Machine learning for coding occupations in the Census: lessons from experiment to production
Conference
64th ISI World Statistics Congress
Format: CPS Paper
Keywords: census, classification, machine learning, nlp
Session: CPS 29 - Census II
Monday 17 July 5:30 p.m. - 6:30 p.m. (Canada/Eastern)
Abstract
Occupational classifications are useful tools used by statisticians, economists, sociologists to provide descriptors both accounting for similarities in job tasks and contents and similarities in economic and institutional contexts. To provide realistic social or economic analyses, occupational classification dictionaries have to be regularly updated. In 2020, a new dictionary of the French occupation classification (PCS 2020) was disseminated, accompanied with an autocompletion tool, which links perfectly a list of 5,000 jobs to their classification category. Only responses not in this list remain to be coded. INSEE has chosen not to adapt its rule-based automatic coding system set to code within the previous dictionary (PCS 2003) to the new dictionary. INSEE rather has chosen to experiment the use of machine learning techniques to perform this type of classification task for which they are expected to perform well. In 2021, a large campaign of manual labelling was conducted: around 100,000 Census job answers were labelled in PCS 2020, each twice, by two different manual coders, and a third arbitrage when required, with the aim of ensuring the quality of the training/test sets on which the algorithms would be trained/tested. A two-layer neural network algorithm (FastText embeddings of n-grams and classifier) was finally selected. The experiment suggests that the combination of the two automatic coding modes (list and supervised learning on non-lists) allows to reach or even exceed the accuracy rates of the previous system at the finest level for the current occupation, but not for the previous occupation (retired and unemployed) which has more paper slips. The combination with a part sent to manual work allows to gain some points of accuracy.

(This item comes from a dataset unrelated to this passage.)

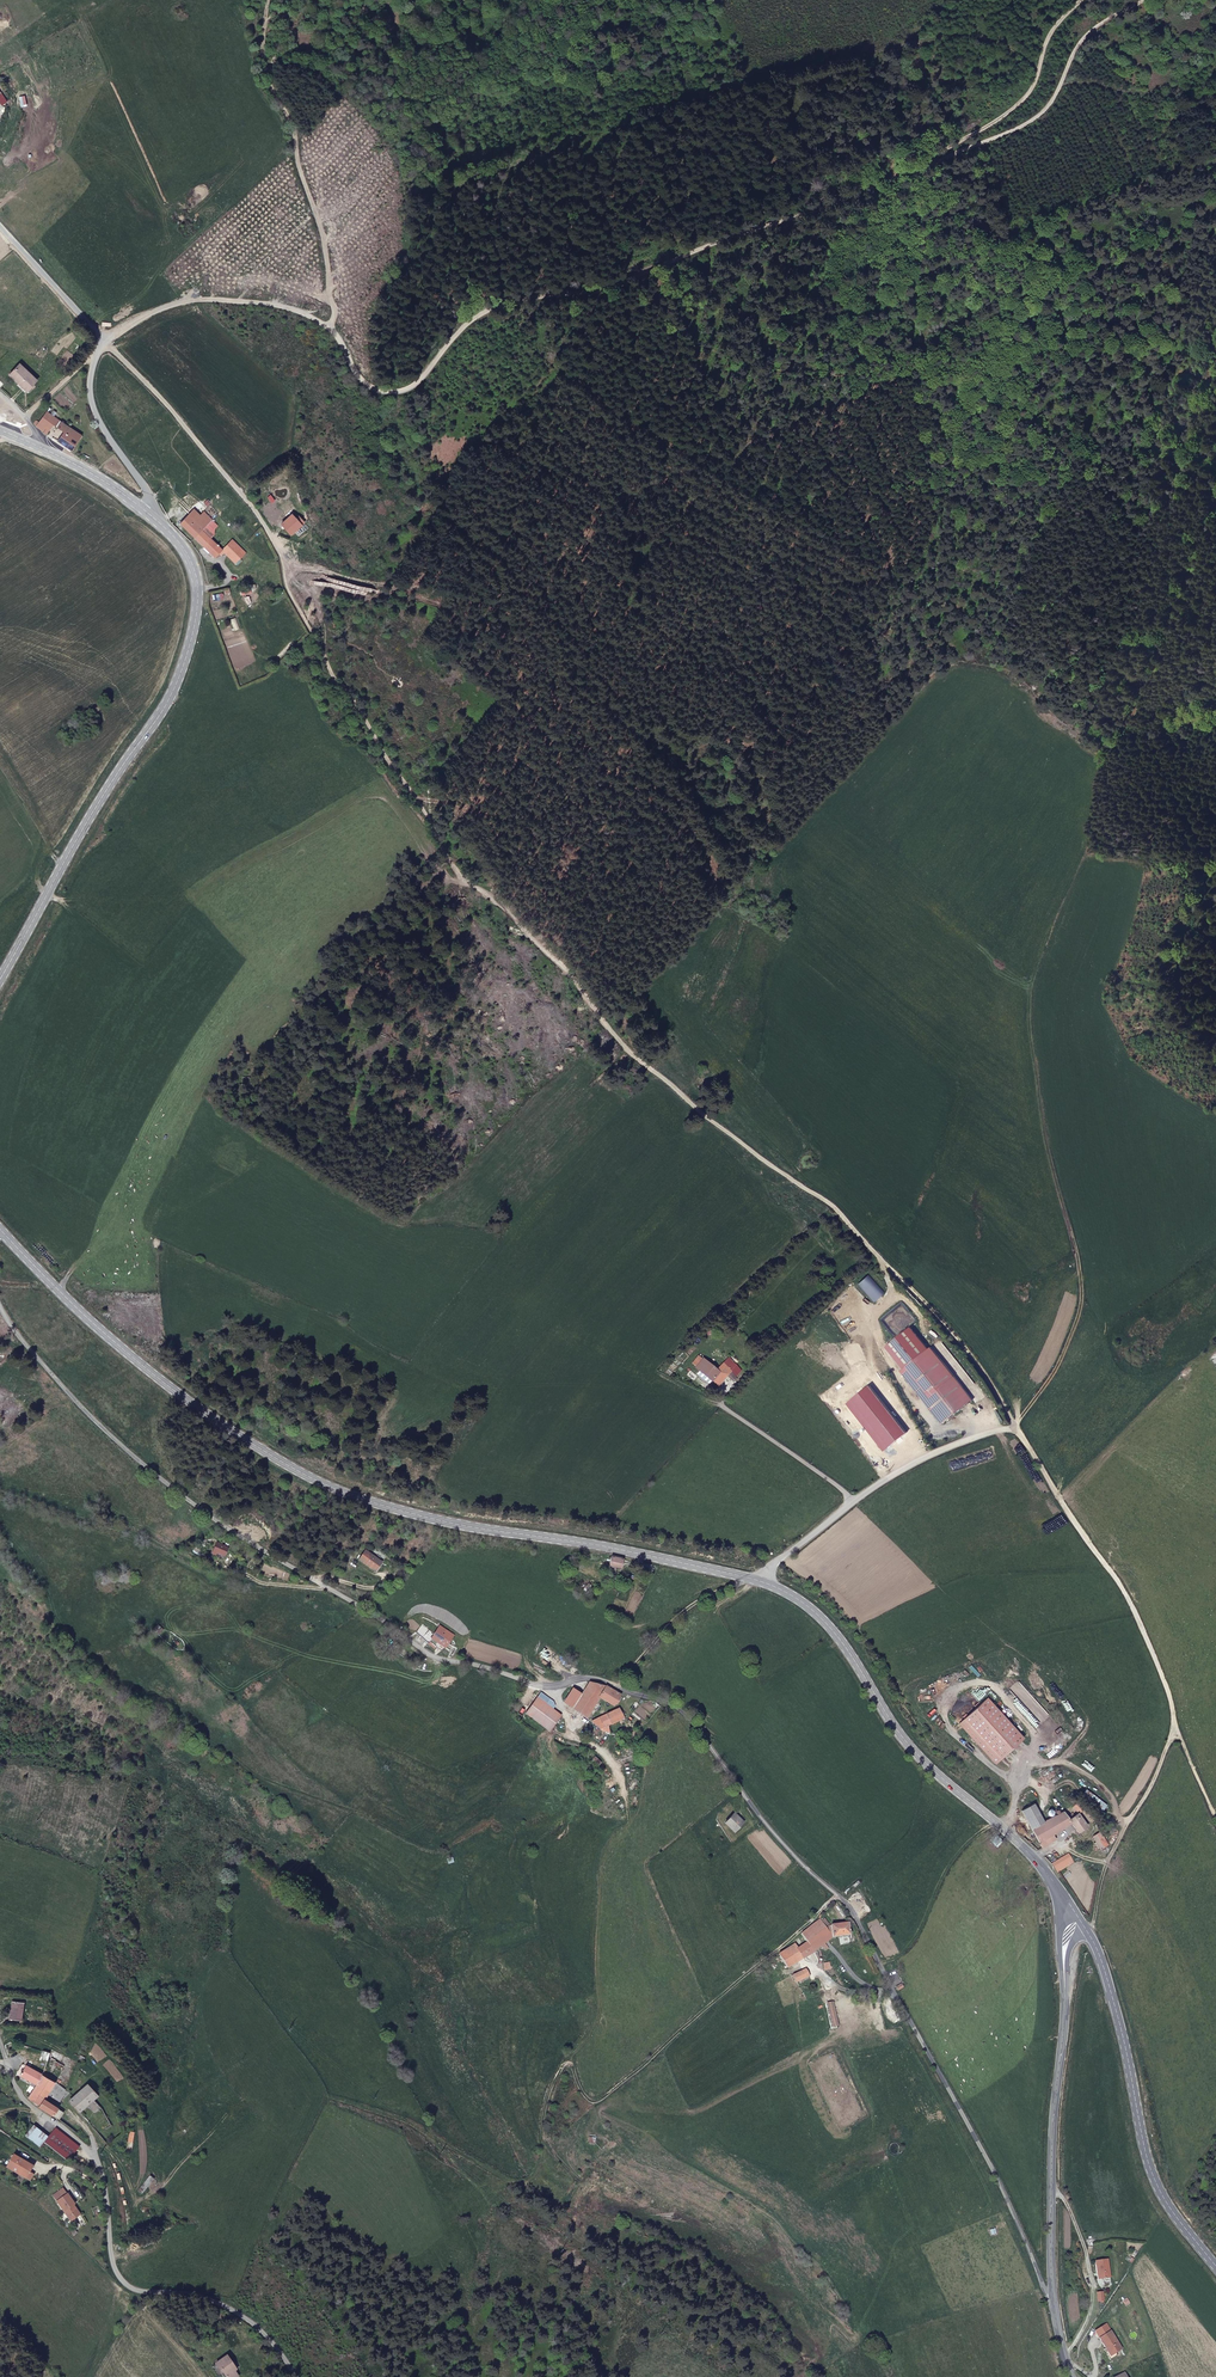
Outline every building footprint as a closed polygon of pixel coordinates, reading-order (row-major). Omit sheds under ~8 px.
[(36,383),(18,366),(8,376),(25,393),(36,383)] [(52,425),(63,432),(57,442),(73,452),(83,433),(46,411),(35,428),(46,435),(52,425)] [(194,539),(203,530),(212,520),(204,511),(200,515),(194,509),(180,524),(194,539)] [(302,522),(295,516),(287,527),(294,532),(302,522)] [(212,520),(203,530),(211,538),(215,535),(215,529),(218,526),(212,520)] [(194,539),(215,558),(219,554),(222,550),(211,538),(203,530),(194,539)] [(224,553),(235,564),(246,552),(232,539),(222,550),(219,554),(221,556),(224,553)] [(925,1345),(894,1368),(933,1423),(965,1400),(925,1345)] [(724,1361),(718,1368),(700,1354),(693,1361),(702,1368),(713,1377),(718,1381),(730,1366),(724,1361)] [(699,1372),(711,1381),(713,1377),(702,1368),(699,1372)] [(217,1545),(213,1553),(216,1555),(217,1553),(222,1555),(221,1557),(224,1559),(228,1550),(217,1545)] [(379,1565),(362,1552),(355,1562),(361,1565),(363,1563),(368,1567),(366,1568),(374,1573),(379,1565)] [(216,1555),(213,1553),(211,1556),(223,1562),(224,1559),(221,1557),(216,1555)] [(622,1561),(608,1559),(607,1571),(620,1572),(622,1561)] [(439,1626),(435,1633),(432,1637),(446,1647),(449,1642),(453,1636),(439,1626)] [(575,1691),(565,1701),(563,1703),(582,1720),(591,1710),(596,1713),(599,1710),(594,1706),(598,1701),(611,1710),(613,1708),(615,1709),(619,1706),(618,1704),(623,1695),(610,1689),(601,1687),(595,1686),(590,1687),(582,1697),(575,1691)] [(557,1717),(535,1696),(522,1711),(543,1732),(557,1717)] [(1029,1739),(994,1699),(966,1724),(1001,1764),(1029,1739)] [(605,1719),(611,1728),(623,1722),(619,1713),(605,1719)] [(600,1731),(602,1733),(611,1728),(605,1719),(589,1726),(597,1734),(600,1731)] [(1091,1811),(1085,1801),(1078,1805),(1084,1815),(1091,1811)] [(1027,1810),(1038,1830),(1051,1822),(1039,1802),(1027,1810)] [(736,1812),(728,1822),(737,1831),(746,1822),(736,1812)] [(1081,1835),(1087,1831),(1076,1815),(1071,1818),(1067,1812),(1051,1822),(1038,1830),(1047,1843),(1062,1835),(1070,1828),(1074,1824),(1081,1835)] [(1076,1815),(1087,1831),(1090,1829),(1083,1815),(1080,1817),(1078,1814),(1076,1815)] [(1047,1843),(1050,1848),(1064,1840),(1062,1835),(1047,1843)] [(1098,1844),(1106,1839),(1104,1835),(1096,1839),(1098,1844)] [(1111,1849),(1106,1839),(1098,1844),(1103,1853),(1111,1849)] [(1061,1866),(1067,1874),(1082,1865),(1077,1856),(1061,1866)] [(832,1936),(851,1933),(848,1922),(833,1925),(828,1931),(820,1922),(802,1938),(806,1944),(813,1953),(822,1947),(826,1943),(832,1936)] [(832,1952),(826,1943),(822,1947),(828,1955),(832,1952)] [(789,1971),(813,1953),(806,1944),(798,1950),(795,1946),(779,1958),(789,1971)] [(800,1985),(813,1977),(808,1970),(795,1979),(800,1985)] [(17,2008),(5,2007),(4,2024),(15,2024),(17,2008)] [(36,2087),(42,2075),(25,2067),(20,2078),(36,2087)] [(68,2092),(65,2089),(56,2081),(42,2075),(36,2087),(28,2101),(35,2105),(39,2107),(38,2109),(54,2116),(58,2107),(44,2100),(47,2094),(57,2100),(60,2095),(64,2098),(68,2092)] [(78,2112),(88,2103),(98,2096),(88,2084),(73,2096),(68,2100),(78,2112)] [(38,2148),(44,2141),(30,2128),(23,2137),(38,2148)] [(54,2130),(44,2141),(42,2144),(64,2164),(76,2151),(54,2130)] [(11,2157),(3,2168),(26,2183),(30,2177),(26,2174),(29,2169),(11,2157)] [(56,2194),(48,2199),(65,2224),(75,2218),(67,2205),(68,2204),(63,2197),(59,2199),(56,2194)] [(1107,2263),(1094,2265),(1096,2283),(1102,2282),(1103,2288),(1110,2287),(1107,2263)] [(1111,2355),(1115,2352),(1120,2349),(1104,2325),(1093,2333),(1104,2350),(1105,2351),(1107,2349),(1111,2355)] [(1118,2356),(1115,2352),(1111,2355),(1107,2349),(1105,2351),(1104,2350),(1103,2351),(1110,2361),(1118,2356)] [(236,2359),(224,2366),(231,2376),(244,2376),(241,2374),(244,2372),(236,2359)]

Based on these results, the integration of predicting and training tools into the Census production chain is investigated in 2022, with the aim of having the 2024 Census campaign coded in PCS 2020. This covers evaluating costs and gains of the integration of (part of) the modules developed during the experiment. This covers defining the new organization of the Census production relative to occupational coding, defining different roles and strategy to evaluate and control the quality of coding by the algorithms. This covers also keeping as optimal target another, much more ambitious, challenge which is the construction of a completely mutualized tool to code in PCS 2020 data from different sources and for different actors.